Using two CSV files in hand from previous work projects

Import dependencies  

In [1]:
import pandas as pd
from sqlalchemy import create_engine
from config import username
from config import password

Store CSV, memberData into DataFrame

In [2]:
csv_file = "Resources/memberData.csv"
memberData_df = pd.read_csv(csv_file)
memberData_df.head()

Unnamed: 0,program,zip,state,member_cnt
0,Outreach,3103,AK,11
1,Outreach,46227,AL,147
2,Outreach,60623,AR,15409
3,Outreach,60629,AZ,17009
4,Outreach,3060,CA,63496


Create new data with needed columns. Will not include program and zip.

In [3]:
new_memberData_df = memberData_df[['state', 'member_cnt']].copy()
new_memberData_df.head()

Unnamed: 0,state,member_cnt
0,AK,11
1,AL,147
2,AR,15409
3,AZ,17009
4,CA,63496


Clean the data by dropping duplicates and setting the index

In [4]:
new_memberData_df.drop_duplicates("state", inplace = True)
new_memberData_df.set_index("state", inplace = True)
new_memberData_df.head()

Unnamed: 0_level_0,member_cnt
state,Unnamed: 1_level_1
AK,11
AL,147
AR,15409
AZ,17009
CA,63496


Store CSV, txnData into DataFrame

In [5]:
csv_file = "Resources/txnData.csv"
txnData_df = pd.read_csv(csv_file)
txnData_df.head()

Unnamed: 0,program,state,txn_amt,txn_cnt
0,Outreach,AK,4,2
1,Outreach,AL,133,23
2,Outreach,AR,100,16
3,Outreach,AZ,15323,40
4,Outreach,CA,9983,69


Create new data with needed columns. Will remove program.

In [6]:
new_txnData_df = txnData_df[['state','txn_amt','txn_cnt']].copy()
new_txnData_df.head()

Unnamed: 0,state,txn_amt,txn_cnt
0,AK,4,2
1,AL,133,23
2,AR,100,16
3,AZ,15323,40
4,CA,9983,69


In [7]:
new_txnData_df.drop_duplicates("state", inplace = True)
new_txnData_df.set_index("state", inplace = True)
new_txnData_df.head()

Unnamed: 0_level_0,txn_amt,txn_cnt
state,Unnamed: 1_level_1,Unnamed: 2_level_1
AK,4,2
AL,133,23
AR,100,16
AZ,15323,40
CA,9983,69


Create "ETLProject_db" in Postgres

Double click this cell for Query instructions - or use the sql query file provided.
________________________________________________________________
Create a table in Postres for each CSV. Member and Transaction
Query:
CREATE TABLE member (
	state TEXT PRIMARY KEY,
	member_cnt TEXT
);

CREATE TABLE transaction (
	state TEXT PRIMARY KEY,
	txn_amt INT,
	txn_cnt INT
);

Connect to local database

In [18]:
rds_connection_string = f"{username}:{password}@localhost:5432/ETLProject_db"
engine = create_engine(f'postgresql://{rds_connection_string}')

Check for tables

In [19]:
engine.table_names()

['member', 'transaction']

Use pandas to load member csv converted DataFrame into database

In [23]:
new_memberData_df.to_sql(name='member', con=engine, if_exists='append', index=True)

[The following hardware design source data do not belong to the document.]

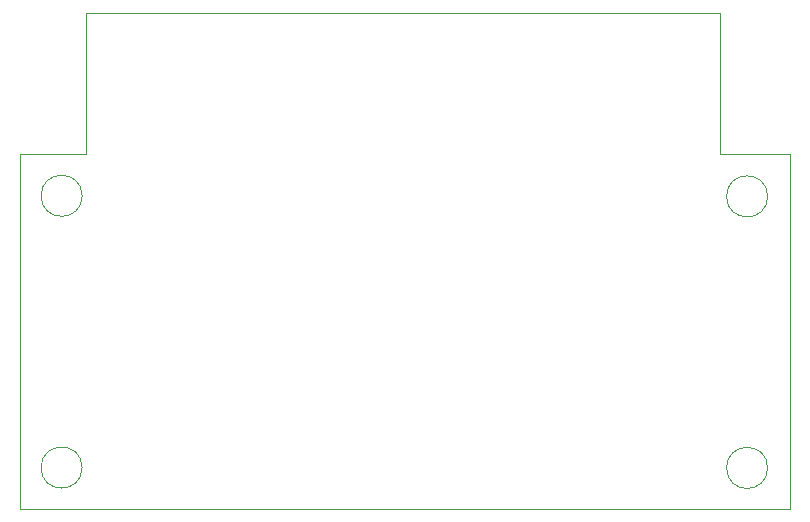
<source format=gbr>
G04 #@! TF.GenerationSoftware,KiCad,Pcbnew,(5.1.5-0-10_14)*
G04 #@! TF.CreationDate,2021-04-02T15:52:58+11:00*
G04 #@! TF.ProjectId,Pi_Zero_RS232_DB25_Hat,50695f5a-6572-46f5-9f52-533233325f44,rev?*
G04 #@! TF.SameCoordinates,Original*
G04 #@! TF.FileFunction,Profile,NP*
%FSLAX46Y46*%
G04 Gerber Fmt 4.6, Leading zero omitted, Abs format (unit mm)*
G04 Created by KiCad (PCBNEW (5.1.5-0-10_14)) date 2021-04-02 15:52:58*
%MOMM*%
%LPD*%
G04 APERTURE LIST*
%ADD10C,0.050000*%
%ADD11C,0.100000*%
G04 APERTURE END LIST*
D10*
X31841262Y-71424800D02*
G75*
G03X31841262Y-71424800I-1742262J0D01*
G01*
X31841262Y-94437200D02*
G75*
G03X31841262Y-94437200I-1742262J0D01*
G01*
X89880262Y-94462600D02*
G75*
G03X89880262Y-94462600I-1742262J0D01*
G01*
X91770200Y-67919600D02*
X85877400Y-67919600D01*
X26568400Y-67894200D02*
X26619200Y-97942400D01*
X89880262Y-71475600D02*
G75*
G03X89880262Y-71475600I-1742262J0D01*
G01*
D11*
X91770200Y-67919600D02*
X91795600Y-97942400D01*
X85877400Y-55930800D02*
X85877400Y-67919600D01*
X91795600Y-97942400D02*
X26619200Y-97942400D01*
X26568400Y-67894200D02*
X32207200Y-67894200D01*
X32207200Y-67894200D02*
X32207200Y-55981600D01*
X32207200Y-55981600D02*
X85877400Y-55930800D01*
M02*

</source>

Use pandas to load transaction csv converted DataFrame into database

In [None]:
new_txnData_df.to_sql(name='transaction', con=engine, if_exists='append', index=True)

Confirm data has been added by querying the member table
____________________________________________________________
query in Postgres:
Select * from member*  

In [20]:
pd.read_sql_query('select * from member', con=engine).head()

Unnamed: 0,state,member_cnt
0,AK,11
1,AL,147
2,AR,15409
3,AZ,17009
4,CA,63496


Confirm data has been added by querying the transaction table
_______________________________________________
query in Postgres:
Select * from transaction*

In [21]:
pd.read_sql_query('select * from transaction', con=engine).head()

Unnamed: 0,state,txn_amt,txn_cnt
0,AK,4,2
1,AL,133,23
2,AR,100,16
3,AZ,15323,40
4,CA,9983,69


Double click for Query instructions - Join the 2 tables by "state" in Postgres - or use the sql query file provided.
_____________________________________________________________________________________
SELECT member.state, member.member_cnt, transaction.txn_amt, transaction.txn_cnt
FROM member
JOIN transaction
ON member.state = transaction.state;